Do I (or anyone else) need a mentor? Why or why not?


I only recently learned about mentors but don’t quite understand the relationship between mentor and mentee.

What are the benefits of finding a mentor? Is the relationship transactional or friendly? Should I be looking for one?

Personal context: I’m a university student studying computer science & contribute to open source (have around 40k GitHub stars) and thus somewhat confident in my skills. The content in university is quite basic (I don’t have to attend lectures at all) and owe most of my knowledge to people who open pull requests & those who help out on forums.


  👤 asimpleusecase Accepted Answer ✓
I was confused by this mentor idea when I was younger. There are certainly cases where someone who is knowledgeable and well established sees a younger person with promise and actively guides their development. However, some if these relationships can be where the more experienced person just makes the makes available - with a lunch or coffee to just field questions. In my case I remember thinking I wanted a mentor but did not feel I had that. It was only years later that I realised that I had spent tons of time with some people I really respected. During those times I absorbed massive amounts of their experience. I did not realise until years later how privileged my time with them had been. They were truly mentors but were never formal ones.

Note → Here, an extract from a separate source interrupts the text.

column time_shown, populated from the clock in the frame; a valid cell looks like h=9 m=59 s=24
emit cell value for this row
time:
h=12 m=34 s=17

So in your case I would look around and see if there are any people you admire or at least think they are very skilful. Ask them to have a coffee and ask about what they do and what they find exciting and challenging about that. Do that with 20 different people and you may find one you want to spend more time with. If you look at each of the professors in your school and look at what research they are engaged in - that can make a great topic of initial conversation.

A suggestion - if you don’t find your classes interesting ask for permission to sit in on Graduate seminars or take a graduate level class- if you can’t take it for credit see if you can get permission to audit if you find the topic interesting - you may find more interesting people that way.

Don’t be afraid to meet interesting people outside your area of focus. Again talking to professors about their areas of research - even in business, art , music, history, anthropology etc. is worth a coffee. You may find people you click with who have no technical skills whatsoever- that makes for a much richer life.